Every line below is to be given again precisely; images are to be left out.

#### Records provided

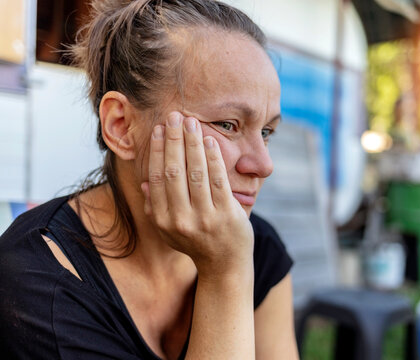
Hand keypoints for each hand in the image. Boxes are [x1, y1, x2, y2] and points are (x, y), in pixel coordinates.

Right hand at [141, 111, 253, 277]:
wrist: (225, 265)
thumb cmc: (196, 243)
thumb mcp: (169, 230)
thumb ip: (157, 207)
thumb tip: (145, 182)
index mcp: (164, 220)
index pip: (157, 178)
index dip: (157, 151)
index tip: (159, 130)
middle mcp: (181, 220)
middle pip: (174, 171)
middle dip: (174, 140)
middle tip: (174, 116)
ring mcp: (206, 218)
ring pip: (196, 172)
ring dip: (193, 143)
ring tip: (191, 122)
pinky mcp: (227, 214)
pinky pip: (218, 180)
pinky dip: (213, 158)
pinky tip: (210, 141)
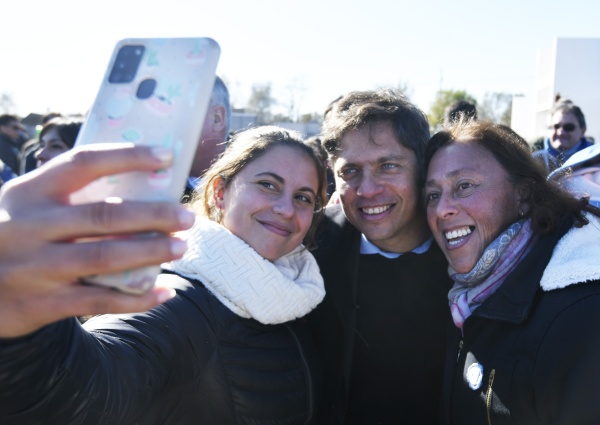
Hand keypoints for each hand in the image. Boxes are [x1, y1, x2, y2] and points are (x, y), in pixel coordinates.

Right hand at [0, 144, 194, 337]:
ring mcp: (37, 267)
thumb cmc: (10, 236)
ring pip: (106, 257)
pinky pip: (100, 300)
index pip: (84, 163)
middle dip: (153, 215)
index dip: (128, 157)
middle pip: (105, 214)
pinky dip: (136, 299)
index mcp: (29, 192)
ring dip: (150, 252)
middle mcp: (31, 227)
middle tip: (187, 217)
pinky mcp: (43, 304)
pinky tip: (164, 293)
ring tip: (181, 247)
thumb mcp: (22, 206)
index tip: (167, 157)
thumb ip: (64, 195)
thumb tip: (134, 179)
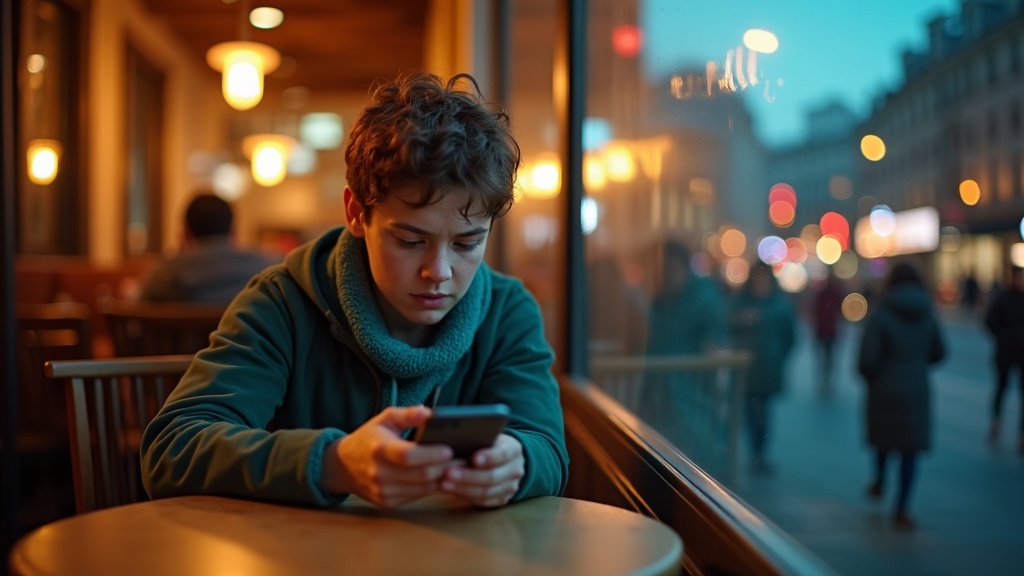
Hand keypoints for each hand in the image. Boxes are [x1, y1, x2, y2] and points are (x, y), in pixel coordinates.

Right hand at [321, 406, 454, 508]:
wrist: (343, 466)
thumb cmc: (369, 437)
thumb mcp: (385, 419)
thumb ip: (407, 414)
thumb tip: (428, 413)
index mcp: (378, 449)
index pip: (408, 455)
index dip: (431, 454)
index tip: (450, 449)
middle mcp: (379, 473)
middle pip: (420, 475)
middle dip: (445, 468)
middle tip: (465, 459)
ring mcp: (382, 490)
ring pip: (422, 488)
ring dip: (443, 479)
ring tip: (460, 468)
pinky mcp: (387, 502)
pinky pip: (417, 496)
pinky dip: (432, 487)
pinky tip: (444, 477)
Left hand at [440, 433, 523, 507]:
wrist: (506, 459)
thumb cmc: (491, 444)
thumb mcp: (490, 436)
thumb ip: (479, 438)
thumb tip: (455, 440)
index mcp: (514, 450)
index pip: (503, 454)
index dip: (489, 457)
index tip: (473, 458)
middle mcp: (515, 470)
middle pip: (492, 477)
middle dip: (469, 476)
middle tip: (449, 473)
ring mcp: (510, 487)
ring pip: (486, 492)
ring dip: (463, 488)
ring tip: (445, 483)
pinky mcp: (502, 499)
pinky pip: (483, 501)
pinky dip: (466, 496)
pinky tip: (451, 490)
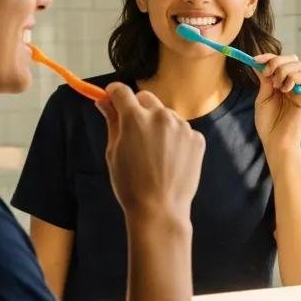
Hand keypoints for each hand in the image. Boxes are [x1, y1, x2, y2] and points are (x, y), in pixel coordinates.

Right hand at [97, 83, 204, 220]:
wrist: (160, 209)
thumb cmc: (130, 185)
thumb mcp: (113, 152)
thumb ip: (111, 122)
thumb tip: (103, 101)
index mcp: (135, 118)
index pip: (121, 91)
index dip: (113, 93)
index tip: (112, 99)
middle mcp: (160, 116)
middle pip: (145, 98)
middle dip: (137, 108)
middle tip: (134, 131)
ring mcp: (181, 126)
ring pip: (166, 114)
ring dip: (158, 124)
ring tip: (154, 153)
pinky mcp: (196, 138)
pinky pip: (182, 130)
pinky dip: (175, 138)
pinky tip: (170, 159)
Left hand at [253, 52, 300, 162]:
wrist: (276, 142)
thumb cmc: (268, 124)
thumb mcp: (263, 97)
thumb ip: (264, 80)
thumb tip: (257, 63)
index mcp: (282, 84)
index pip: (280, 62)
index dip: (268, 57)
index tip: (255, 59)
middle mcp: (293, 85)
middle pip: (292, 59)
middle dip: (276, 61)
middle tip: (267, 73)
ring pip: (299, 65)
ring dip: (283, 70)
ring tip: (276, 85)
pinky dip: (292, 78)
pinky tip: (284, 90)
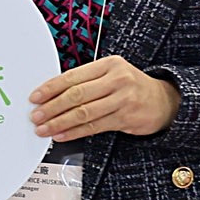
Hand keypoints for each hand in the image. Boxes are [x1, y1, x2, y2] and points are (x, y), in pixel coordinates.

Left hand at [29, 55, 180, 142]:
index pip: (72, 76)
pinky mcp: (126, 118)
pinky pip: (94, 126)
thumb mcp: (112, 74)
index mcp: (109, 64)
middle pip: (76, 95)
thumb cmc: (132, 86)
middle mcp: (117, 79)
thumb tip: (52, 94)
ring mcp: (122, 99)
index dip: (50, 88)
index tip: (35, 97)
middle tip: (36, 115)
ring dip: (59, 123)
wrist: (165, 100)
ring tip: (44, 128)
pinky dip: (74, 132)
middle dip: (51, 107)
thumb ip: (86, 80)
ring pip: (83, 113)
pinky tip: (62, 135)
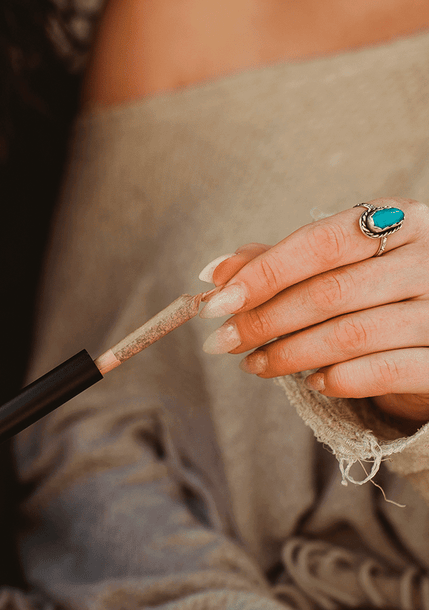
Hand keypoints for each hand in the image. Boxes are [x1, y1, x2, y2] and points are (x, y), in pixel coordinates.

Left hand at [200, 199, 428, 423]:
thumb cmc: (376, 292)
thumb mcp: (332, 266)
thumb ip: (276, 263)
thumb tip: (215, 272)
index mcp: (400, 222)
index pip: (322, 242)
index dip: (263, 274)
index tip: (218, 303)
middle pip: (329, 292)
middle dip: (264, 321)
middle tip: (224, 341)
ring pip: (350, 335)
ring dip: (288, 355)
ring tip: (253, 365)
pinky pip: (384, 372)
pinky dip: (339, 379)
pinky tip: (311, 382)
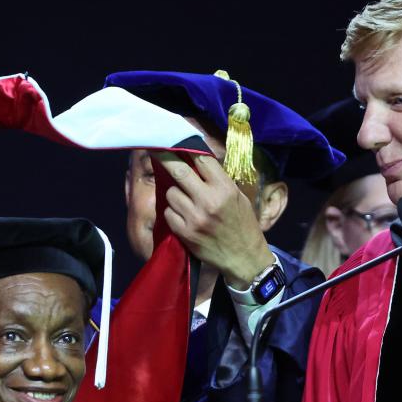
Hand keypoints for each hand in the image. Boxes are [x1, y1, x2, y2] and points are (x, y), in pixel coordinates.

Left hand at [156, 153, 274, 288]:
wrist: (244, 257)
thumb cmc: (242, 224)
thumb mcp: (238, 197)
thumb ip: (218, 181)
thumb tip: (196, 162)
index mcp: (225, 189)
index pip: (201, 160)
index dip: (187, 150)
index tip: (176, 144)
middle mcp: (208, 201)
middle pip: (179, 172)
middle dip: (167, 160)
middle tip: (158, 151)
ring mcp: (194, 217)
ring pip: (171, 194)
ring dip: (175, 194)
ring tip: (185, 200)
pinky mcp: (184, 232)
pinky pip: (168, 213)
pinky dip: (172, 212)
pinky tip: (183, 216)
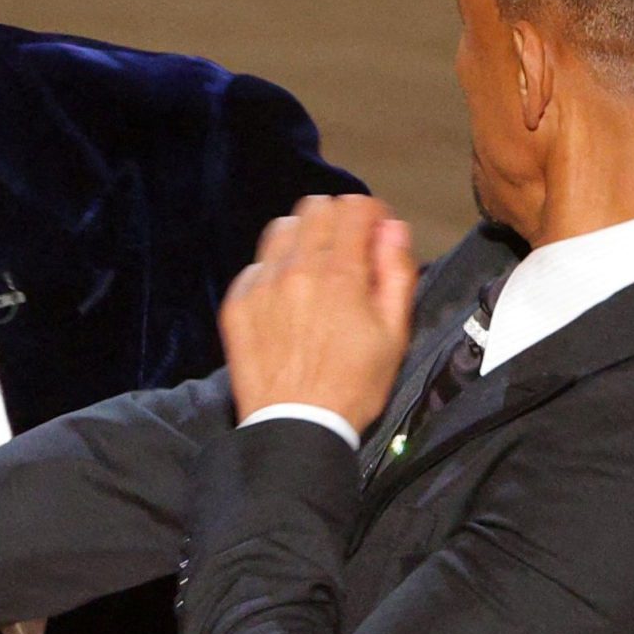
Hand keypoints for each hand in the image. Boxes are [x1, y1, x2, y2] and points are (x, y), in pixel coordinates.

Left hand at [220, 194, 416, 431]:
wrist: (296, 427)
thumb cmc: (353, 386)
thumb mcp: (395, 334)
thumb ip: (396, 273)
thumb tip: (392, 229)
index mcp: (340, 274)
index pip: (353, 206)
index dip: (371, 215)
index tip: (375, 236)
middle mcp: (296, 269)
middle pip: (315, 208)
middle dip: (337, 221)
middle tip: (347, 251)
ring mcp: (261, 285)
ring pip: (282, 229)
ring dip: (303, 239)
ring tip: (314, 270)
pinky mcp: (237, 304)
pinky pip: (256, 266)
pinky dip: (275, 272)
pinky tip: (287, 299)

########

Task output
Hand keypoints for each hand in the image. Boxes are [x1, y1, x2, y2] and points are (x, y), in pixel coordinates.

Right hand at [141, 111, 253, 277]:
wrist: (225, 265)
thumb cmc: (196, 243)
thumb mcp: (169, 230)
thumb ip: (157, 207)
thumb tip: (145, 182)
index mcp: (164, 220)
index pip: (157, 178)
index dip: (157, 151)
index tip: (159, 130)
middle mcp: (181, 220)
middle pip: (174, 171)
middle dip: (174, 140)
middle tip: (174, 116)
ring mcp: (206, 218)
ring pip: (196, 172)
ring dip: (193, 143)
ring tip: (191, 122)
pinky mcp: (227, 214)
pinky pip: (218, 180)
pinky dip: (213, 158)
pinky tip: (210, 141)
Hand keypoints for each hand in the image. Boxes are [x1, y1, x2, y2] and points are (x, y), in pixel coordinates.

Right hand at [0, 144, 194, 337]:
ring mcp: (37, 267)
thumb cmc: (10, 236)
ring pip: (106, 257)
pinky pip: (100, 300)
index pip: (84, 163)
middle dip: (153, 215)
index dip: (128, 157)
middle pip: (105, 214)
pinky dip: (136, 299)
index mcp: (29, 192)
ring dip: (150, 252)
middle mcp: (31, 227)
middle tip: (187, 217)
pinky mcp: (43, 304)
pinky tip: (164, 293)
ring tip: (181, 247)
thumb mcp: (22, 206)
index tip: (167, 157)
thumb ip: (64, 195)
thumb tip: (134, 179)
Hand keypoints for each hand in the image. Boxes are [x1, y1, x2, y2] and points are (x, y), in pixel coordinates.

Right hand at [321, 406, 454, 508]:
wrist: (343, 466)
thumb cmc: (369, 437)
thumb mcp: (385, 419)
thumb ip: (407, 414)
thumb tip: (428, 413)
index mcp: (378, 449)
index pip: (408, 455)
index dip: (431, 454)
index tip: (450, 449)
middle mcp: (379, 473)
middle pip: (420, 475)
middle dip: (445, 468)
middle tip: (465, 459)
ring mcp: (382, 490)
ring pip: (422, 488)
ring dip: (443, 479)
ring tip: (460, 468)
pinky mcp: (387, 502)
pinky pip: (417, 496)
pinky dip: (432, 487)
pinky tip: (444, 477)
Left hand at [440, 433, 523, 507]:
wrist: (506, 459)
thumb cmc: (491, 444)
thumb mcp: (490, 436)
thumb ip: (479, 438)
thumb tip: (455, 440)
index mcp: (514, 450)
index pip: (503, 454)
index dip: (489, 457)
index tip: (473, 458)
middle mcp: (515, 470)
middle pip: (492, 477)
middle dip: (469, 476)
middle tip: (449, 473)
ring mcp: (510, 487)
ring pip: (486, 492)
ring dip: (463, 488)
ring tip: (445, 483)
pinky mcp: (502, 499)
pinky pip: (483, 501)
pinky dip: (466, 496)
pinky tip: (451, 490)
Hand keypoints for each hand in the image. Boxes are [x1, y1, x2, y2] and points are (x, y), in pixel coordinates.

Right hand at [97, 83, 204, 220]:
wrist: (160, 209)
thumb cmc: (130, 185)
thumb mcp: (113, 152)
thumb ip: (111, 122)
thumb tip: (103, 101)
index mcp: (135, 118)
index pip: (121, 91)
index dip: (113, 93)
index tip: (112, 99)
middle mcp: (160, 116)
middle pip: (145, 98)
middle dip: (137, 108)
middle tip: (134, 131)
ring mcp: (181, 126)
ring pip: (166, 114)
ring dip: (158, 124)
ring tip: (154, 153)
pinky mcp: (196, 138)
pinky pip: (182, 130)
pinky dip: (175, 138)
pinky tip: (170, 159)
Left hand at [253, 52, 300, 162]:
wrist: (276, 142)
thumb cmc: (268, 124)
thumb mcp: (263, 97)
thumb ip: (264, 80)
thumb tip: (257, 63)
index mcp: (282, 84)
index pip: (280, 62)
index dip: (268, 57)
index tip: (255, 59)
middle mcp: (293, 85)
middle pip: (292, 59)
middle dip: (276, 61)
middle tip: (267, 73)
ring pip: (299, 65)
ring dip: (283, 70)
ring tip: (276, 85)
pinky dip: (292, 78)
pinky tip: (284, 90)
Hand keypoints for each hand in the image. Boxes are [x1, y1, x2, y2] and points are (x, y), in pixel coordinates.

Left hand at [29, 55, 180, 142]:
index pip: (72, 76)
pinky mcp: (126, 118)
pinky pip: (94, 126)
thumb mcp: (112, 74)
index mcp: (109, 64)
middle pip: (76, 95)
thumb cmc: (132, 86)
middle mcp: (117, 79)
thumb tip: (52, 94)
ring mcp: (122, 99)
index dip: (50, 88)
index tip: (35, 97)
middle tip: (36, 115)
ring dip: (59, 123)
wrist: (165, 100)
ring tip: (44, 128)
pinky dip: (74, 132)
middle dip: (51, 107)
thumb ip: (86, 80)
ring pip: (83, 113)
pinky tip: (62, 135)
Hand keypoints for each hand in the image. Boxes are [x1, y1, x2, y2] and points are (x, y), in pixel coordinates.

Left hand at [200, 199, 428, 423]:
thumb cmc: (376, 292)
thumb mcp: (332, 266)
thumb ip: (276, 263)
thumb tip: (215, 272)
index mcp: (400, 222)
index pip: (322, 242)
index dip: (263, 274)
index tip: (218, 303)
middle pip: (329, 292)
middle dip: (264, 321)
middle tip: (224, 341)
ring pip: (350, 335)
ring dip: (288, 355)
ring tip: (253, 365)
pinky pip: (384, 372)
pinky dip: (339, 379)
pinky tip: (311, 382)
Hand keypoints for each hand in the image. Boxes are [x1, y1, x2, y2] and points are (x, y), in pixel coordinates.

Left hand at [156, 153, 274, 288]:
wrist: (244, 257)
thumb cmc: (242, 224)
thumb mcp: (238, 197)
thumb ip: (218, 181)
thumb tip: (196, 162)
index mcp: (225, 189)
index pip: (201, 160)
index dip: (187, 150)
index tip: (176, 144)
middle mcp: (208, 201)
middle pip: (179, 172)
middle dip: (167, 160)
middle tip: (158, 151)
ring mcp: (194, 217)
ring pip: (171, 194)
ring dip: (175, 194)
ring tip: (185, 200)
pinky mcp: (184, 232)
pinky pip: (168, 213)
pinky dip: (172, 212)
pinky tip: (183, 216)
Hand keypoints for each hand in the image. Boxes are [x1, y1, x2, y2] and points are (x, y), in pixel coordinates.

Left hand at [220, 194, 416, 431]:
wrist: (296, 427)
thumb cmc: (353, 386)
thumb mcp: (395, 334)
thumb ip: (396, 273)
thumb tip: (392, 229)
index mcp: (340, 274)
index pip: (353, 206)
index dip: (371, 215)
index tip: (375, 236)
middle mcp: (296, 269)
middle pip: (315, 208)
middle dip: (337, 221)
middle tip: (347, 251)
ring mcp: (261, 285)
ring pip: (282, 229)
ring dip: (303, 239)
ring tip: (314, 270)
pinky mcp: (237, 304)
pinky pip: (256, 266)
pinky dip: (275, 272)
pinky tip: (287, 299)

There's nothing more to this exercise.